When using PRIMECLUSTER in a VMware environment, clustering (virtual machine function) between guest OSes on multiple ESX hosts and clustering (virtual machine function) between guest OSes on a single ESX host are available.
When an error occurs on an ESX host or a guest OS within a VMware environment, applications on that guest OS will no longer work. In clustering between guest OSes on multiple ESX hosts, with PRIMECLUSTER applied to guest OSes, when an error occurs, applications will failover from the active guest OS to a standby guest OS in the event of a failure, which creates a highly reliable guest OS environment.
When using shared disks and a failover occurs with guest OSes not completely stopped (e.g. when the OS is hanging), I/O fencing can be used for putting the unstopped guest OSes into the panic state and thereby securely stop guest OSes. Also, it is possible to prevent access from both guest OSes to the shared disk in order to effect a safe and secure failover.
In clustering between guest OSes on a single ESX host, an automatic switchover occurs only for an application error on guest OSes.
Figure H.1 Cluster Systems in a VMware Environment
See
For details on VMware, see the documentation for VMware.
Note
Up to two nodes can be added to one cluster system.
If the guest OS fails in clustering between guest OSes on a single ESX host, the node will become the LEFTCLUSTER state. For how to recover from the LEFTCLUSTER state, see "6.2 Recovering from LEFTCLUSTER" in "PRIMECLUSTER Cluster Foundation (CF) Configuration and Administration Guide." For the following operations, see "7.2 Operating the PRIMECLUSTER System."
Since cluster systems between guest OSes on multiple ESX hosts in a VMware environment check guest OS statuses via network paths (administrative LAN or interconnect) before effecting a failover, it may happen that guest OSes on which an error occurred are not completely stopped (e.g. when the OS is hanging). Therefore, when using shared disks, you should make sure to set up I/O fencing.
I/O fencing must be set up at the earlier stage of configuring the cluster application.
When using I/O fencing, the shared disk device should be managed by GDS.
To use a switchover file system on the shared disk, you cannot specify the device of the file system to be mounted by defining names such as the label name or the udev functionality in the /etc/fstab.pcl file. Use the device name which can be specified by the entry beginning with /dev/sfdsk.
If a failure in the cluster interconnect occurs due to the settings of the shutdown facility, each node will become the LEFTCLUSTER state.
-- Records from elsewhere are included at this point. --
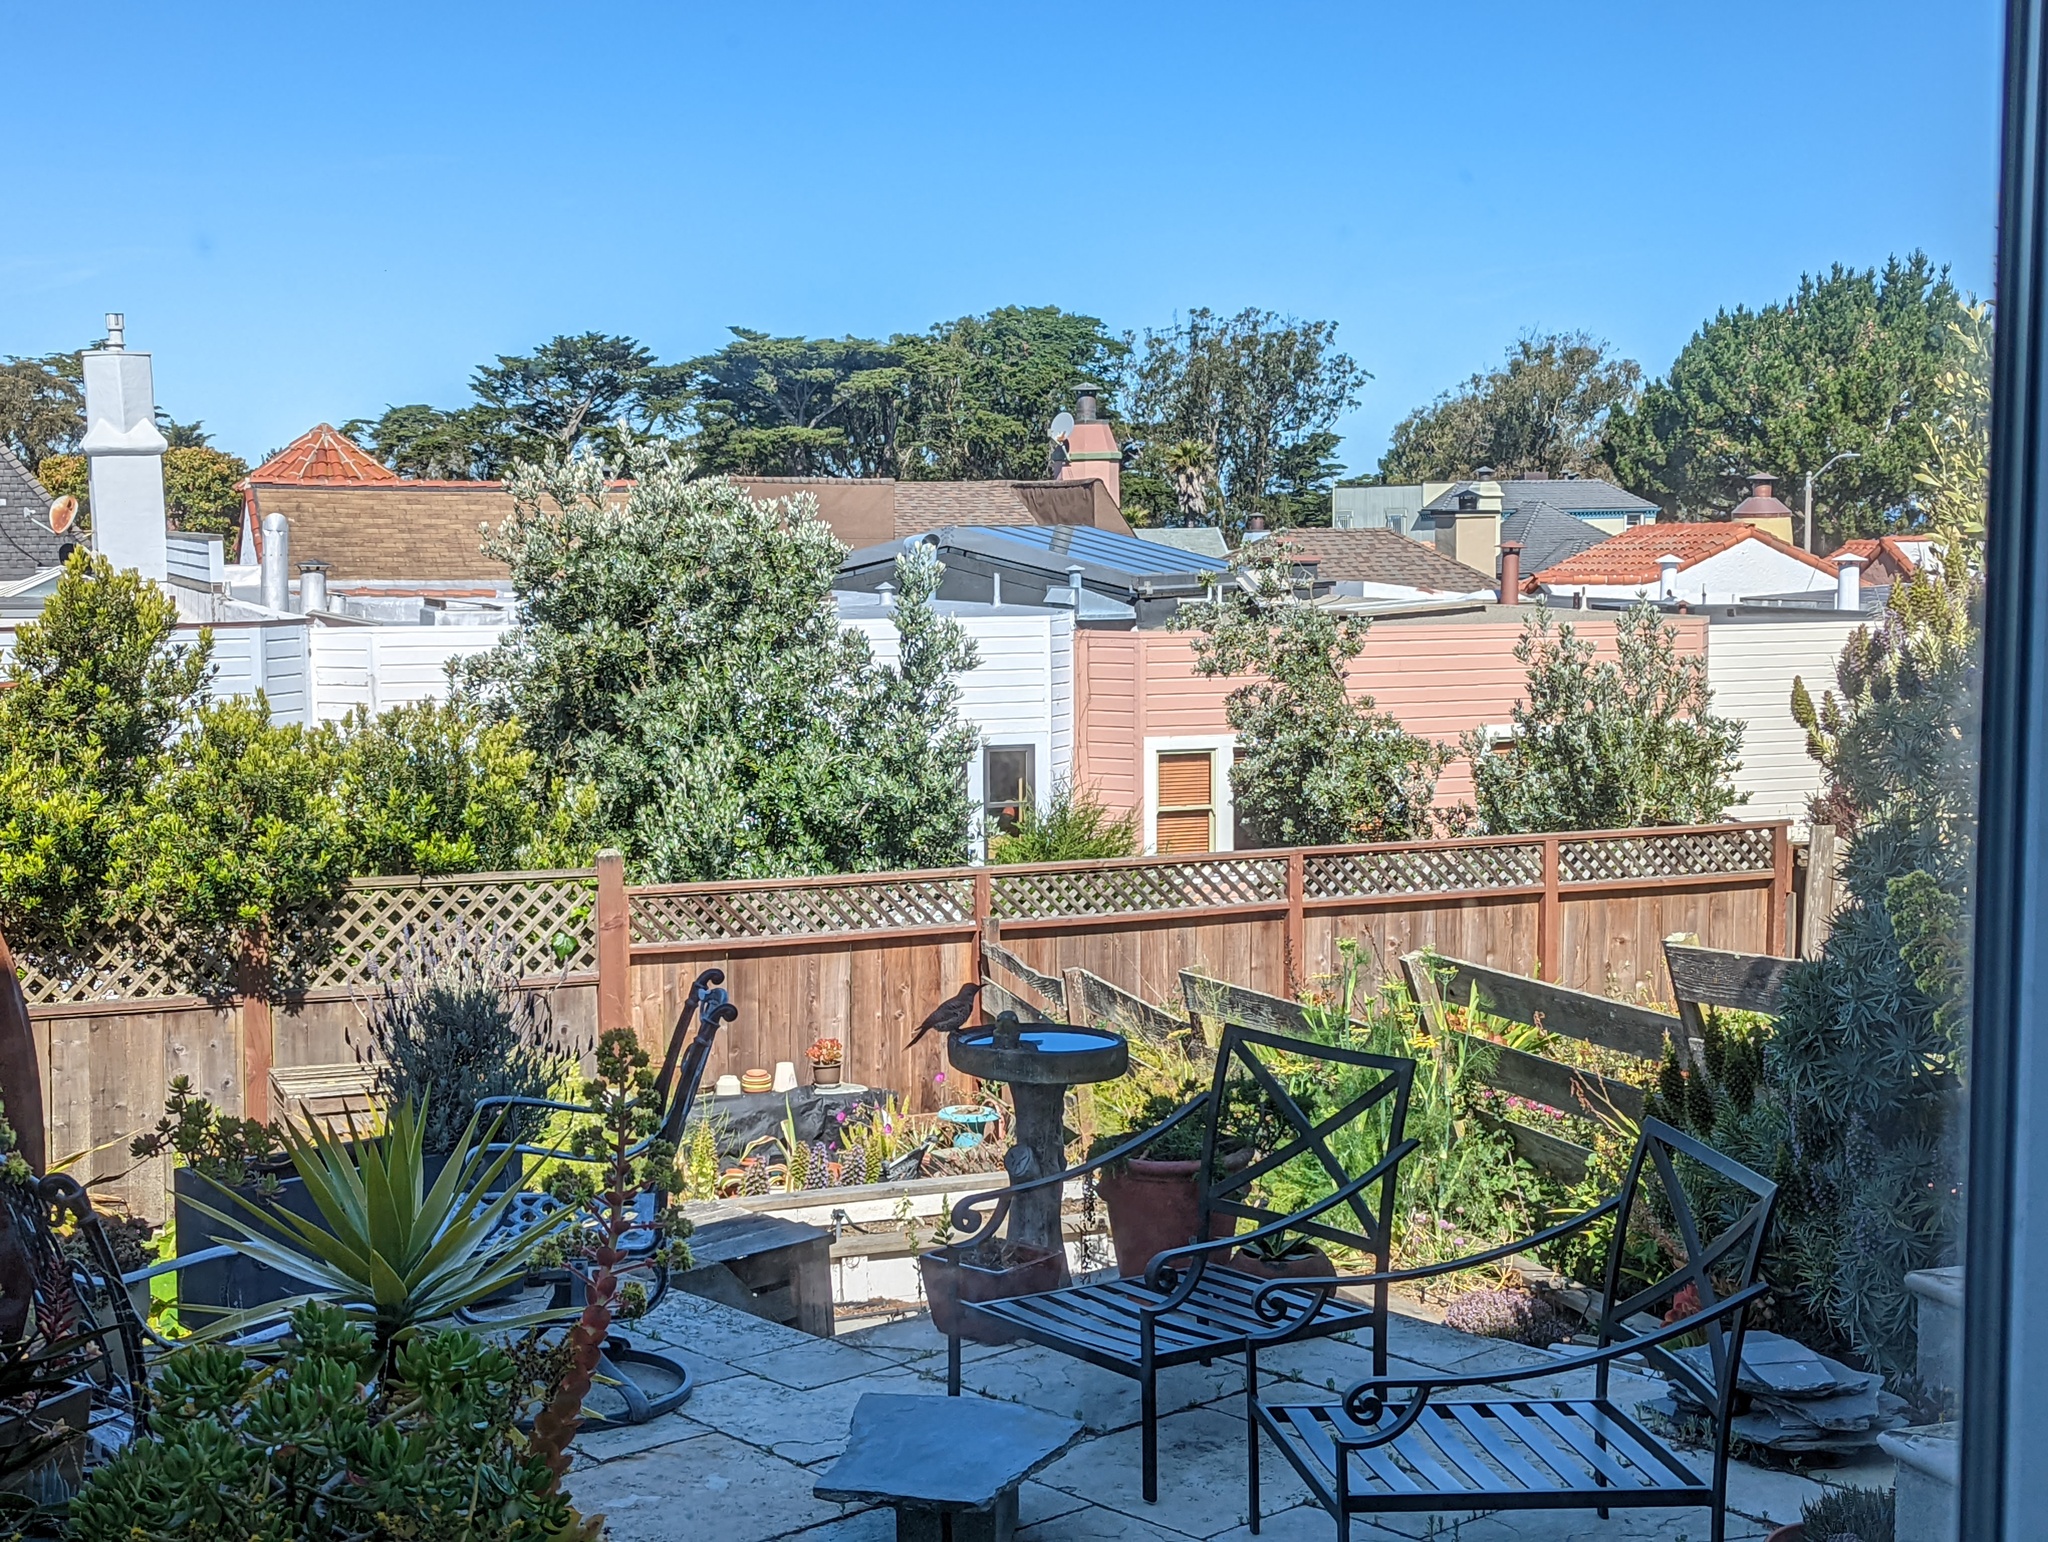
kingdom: Animalia
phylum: Chordata
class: Aves
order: Piciformes
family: Picidae
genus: Colaptes
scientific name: Colaptes auratus
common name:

For details on the settings of the shutdown facility, see "H.2.3.2 Setting Up the Shutdown Facility." For how to recover from the LEFTCLUSTER state, see "6.2 Recovering from LEFTCLUSTER" in "PRIMECLUSTER Cluster Foundation (CF) Configuration and Administration Guide." For the following operations, see "7.2 Operating the PRIMECLUSTER System."
Remove a virtual machine that installs PRIMECLUSTER from targets for cluster functions (such as VMware HA, VMware FT, VMware DRS, and VMware DPM) of VMware.
The following functions are not available in a virtual machine in which PRIMECLUSTER is to be installed.
VMware vMotion
VMware Storage vMotion
Migration with VMware vCenter Converter
Snapshot of VMware
Hot clone
Backup by Data Recovery
Backup by VCB
Set the path policy for the Native Multipathing (NMP) as follows:
When using VMware vSphere 4.x
Set to "Most Recently Used".
When using VMware vSphere 5.0 Update1 or later, or VMware vSphere 5.1 or later
Set to "Most Recently Used" or "Round Robin".
Settings other than above are not supported.
Support for multipath software from third parties, contact field engineers.
The following environments and functions are not supported:
iSCSI and FCoE
ESX hosts with different versions
N-Port ID Virtualization (NPIV)
It is necessary to use the hardware version 7 for VMware vSphere 4.x of the virtual machine.
When you cannot refer to a system volume on a disk device in a SAN boot configuration, the PRIMECLUSTER failure detection function cannot be operated depending on the status of the system. In this case, perform a manual switchover by an operator.
Use a shared disk responding to SCSI-3 Persistent Reservation.
When using the file system that is created on the shared disk as Fsystem resources, you need to register all the file systems that are created on the same disk (LUN) or on the same disk class to the same userApplication. Due to the restriction of I/O fencing, you cannot create multiple file systems on one disk (LUN) or on one disk class and register each file system to the different userApplications to monitor and control them.